(a) Construct a Lewis structure for \(\mathrm{O}_{2}\) in which each atom achieves an octet of electrons. (b) How many bonding electrons are in the structure? (c) Would you expect the \(\mathrm{O}-\mathrm{O}\) bond in \(\mathrm{O}_{2}\) to be shorter or longer than the \(\mathrm{O}-\mathrm{O}\) bond in compounds that contain an \(\mathrm{O}-\mathrm{O}\) single bond? Explain.

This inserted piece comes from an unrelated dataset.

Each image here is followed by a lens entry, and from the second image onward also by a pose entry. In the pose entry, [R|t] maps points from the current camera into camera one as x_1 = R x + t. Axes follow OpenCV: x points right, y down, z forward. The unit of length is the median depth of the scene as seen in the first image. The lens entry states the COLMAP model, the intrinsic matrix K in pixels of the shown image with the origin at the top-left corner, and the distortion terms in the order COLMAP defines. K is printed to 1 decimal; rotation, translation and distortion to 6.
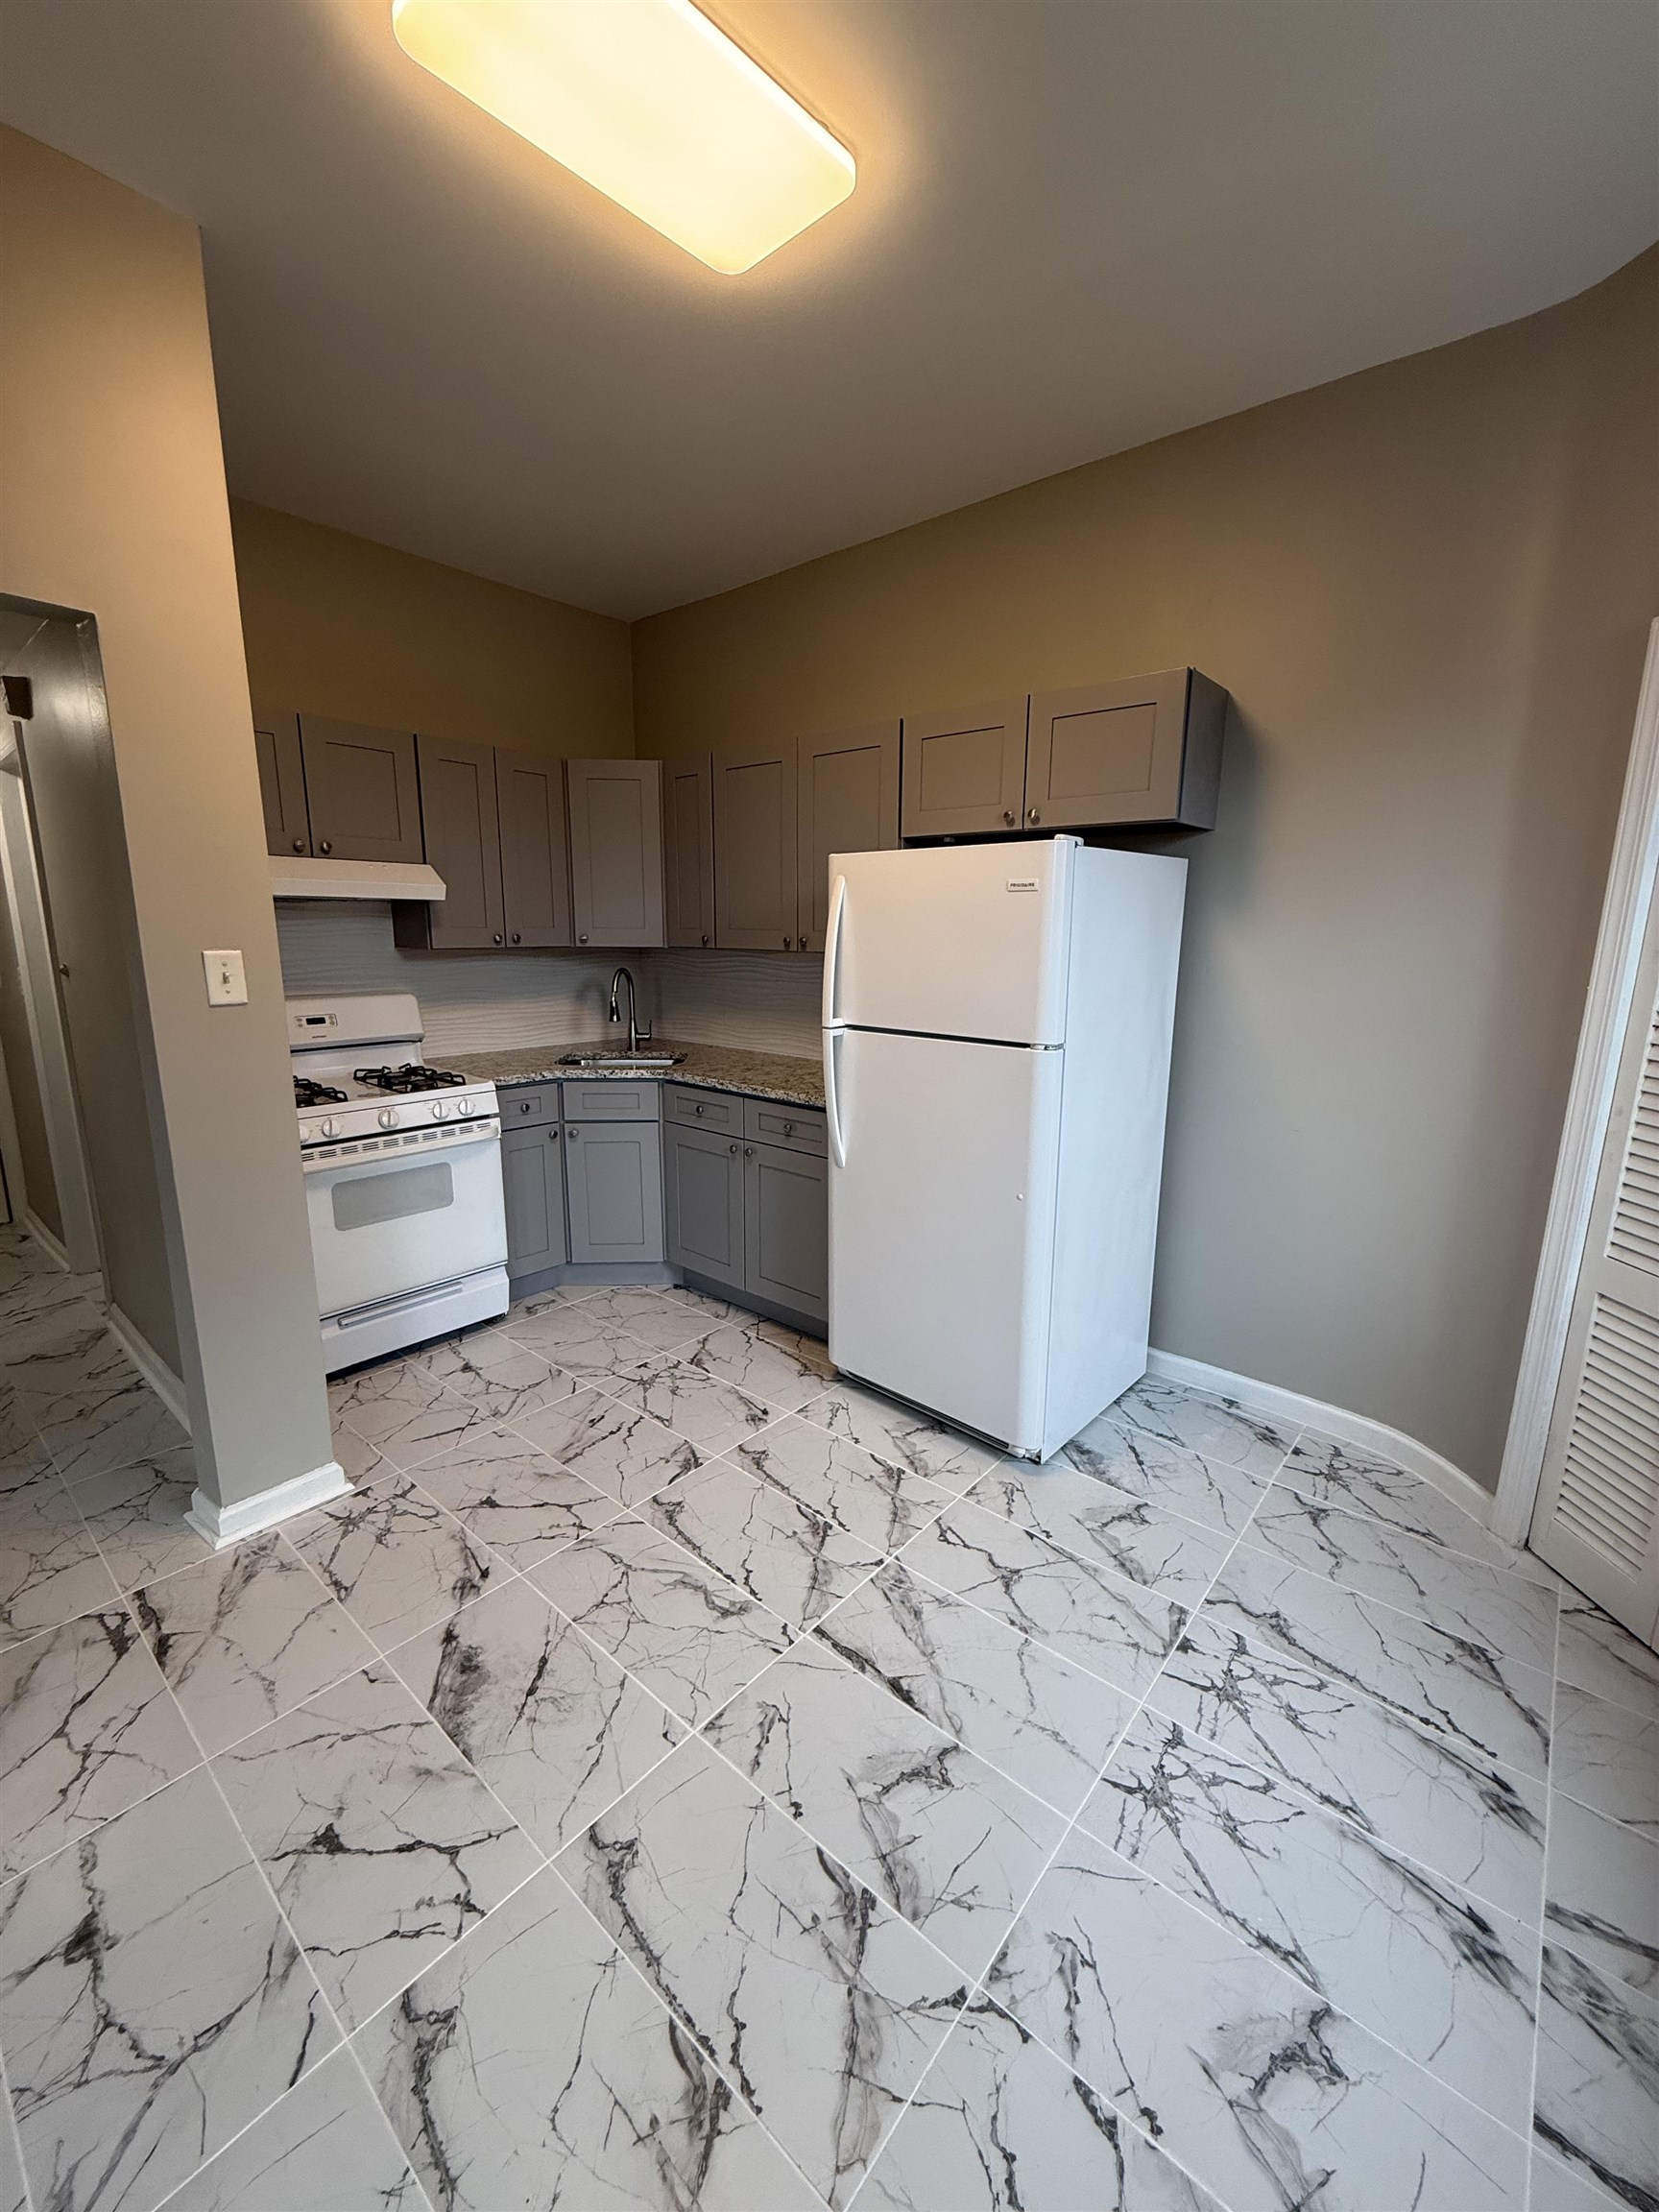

To construct the Lewis structure, we will follow these steps: 1. Determine the total number of valence electrons. Oxygen has 4 electron pairs (8 valence electrons). Since there are two oxygen atoms, the total number of valence electrons is 16. 2. Place the two oxygen atoms next to each other and join them with a single bond, using 2 of the 16 valence electrons. 3. Distribute the remaining 14 valence electrons around the oxygen atoms as lone pairs in order to achieve an octet of electrons for each atom: - Atom 1: (already has 2 shared electrons) + 6 lone electrons = 8 - Atom 2: (already has 2 shared electrons) + 6 lone electrons = 8 4. If an octet is not achieved, connect the atoms with more bonds. The Lewis structure for \(\mathrm{O}_{2}\) is: O = O / \ (o) (o)

In the given Lewis structure, there are two bonding electron pairs (equivalent to a double bond) between the oxygen atoms. Therefore, there are 4 bonding electrons in the structure.

In general, multiple bonds between atoms (double and triple bonds) are shorter than single bonds because the increased bonding forces pull the atoms closer together. Since \(\mathrm{O}_{2}\) has a double bond between the oxygen atoms, we would expect the \(\mathrm{O}-\mathrm{O}\) bond in \(\mathrm{O}_{2}\) to be shorter than the \(\mathrm{O}-\mathrm{O}\) bond in compounds containing an \(\mathrm{O}-\mathrm{O}\) single bond.